Colyn Cloute represents the average country man who gives his opinions on the state of the church. There is no more scathing indictment of the sins of the clergy before the Reformation. He exposes their greed, their ignorance, the ostentation of the bishops and the common practice of simony, but takes care to explain that his accusations do not include all and that he writes in defence of, not against, the church. He repeatedly hits at Wolsey even in this general satire, but not directly. Speke, Parrot has only been preserved in a fragmentary form, and is exceedingly obscure. It was apparently composed at different times, but in the latter part of the composition he openly attacks Wolsey. In Why come ye nat to Courte? 'there is no attempt at disguise. The wonder is not that the author had to seek sanctuary, but that he had any opportunity of doing so. He rails at Wolsey's ostentation, at his almost royal authority, his overbearing manner to suitors high and low, and taunts him with his mean extraction.. This scathing invective was not allowed to be printed in the cardinal's lifetime, but it was no doubt widely circulated in MS. and by repetition. The charge of coarseness regularly brought against Skelton is based chiefly on The Tunnynge of Elynoure Rummynge, a realistic description in the same metre of the drunken women who, gathered at a well-known ale-house kept by Elynour Rummynge

at Leatherhead, not far from the royal palace of Nonsuch. “Skelton Laureate against the Scottes” is a fierce song of triumph celebrating the victory of Flodden. “Jemmy is ded And closed in led, That was theyr owne Kynge,” says the poem; but there was an earlier version written before the news of James IV. 's death had reached London.
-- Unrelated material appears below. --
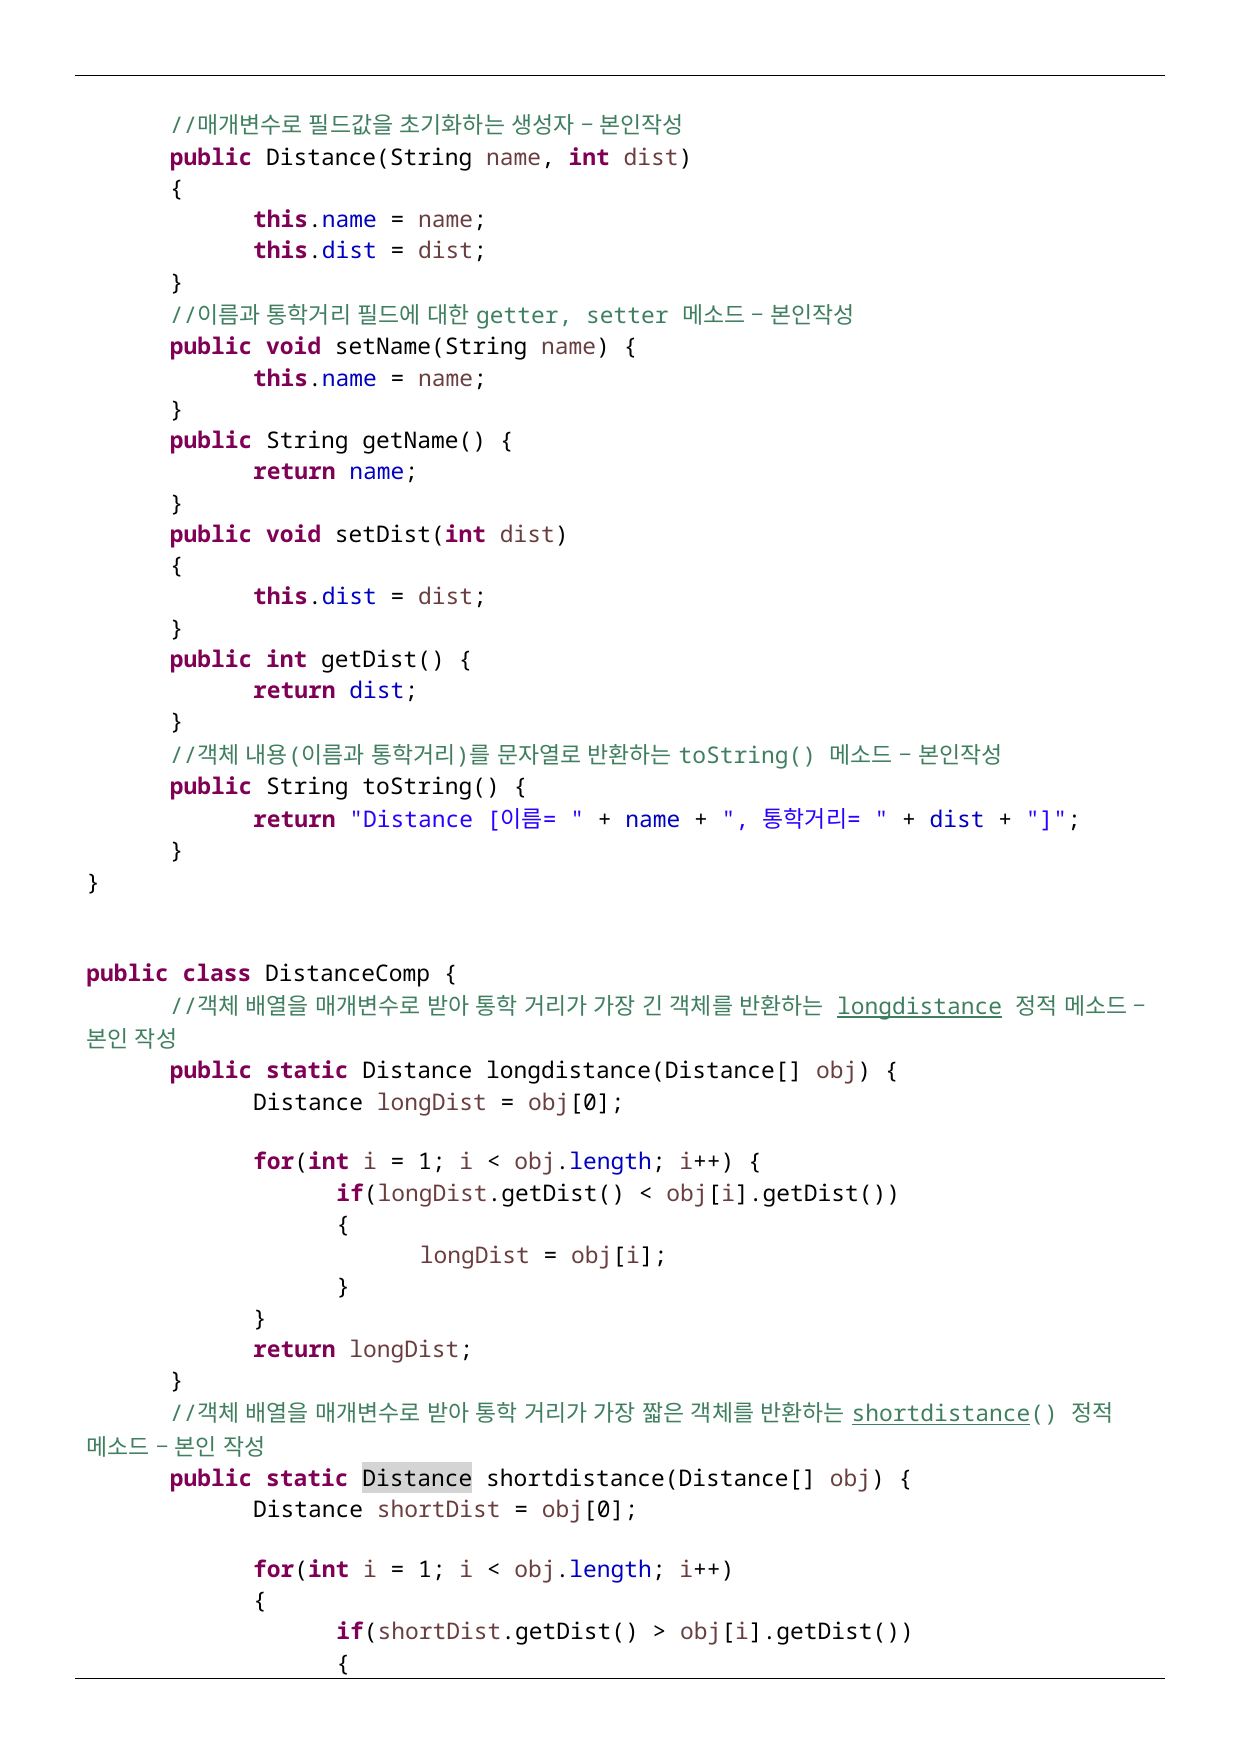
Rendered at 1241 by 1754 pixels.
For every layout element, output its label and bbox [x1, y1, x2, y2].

table_header [75, 76, 1165, 1678]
This, which is the earliest singly printed ballad in the language, was entitled A Ballade of the Scottysshe Kynge, and was rescued in 1878 from the wooden covers of a copy of Huon de Bordeaux. “Howe the douty Duke of Albany, lyke a cowarde knight” deals with the campaign of 1523, and contains a panegyric of Henry VIII. To this is attached an envoi to Wolsey, but it must surely have been

  1. Bowge—Fr. bouche; court rations. The term is explained as the right to eat at the king's table.
  2. (Spence, Anecdotes, p. 87) : Pope said: “Skelton's poems are all low and bad, there is nothing in them that is worth reading,” and (in Satires and Epigrams, v. 38) “And beastly Skelton heads of houses quote.”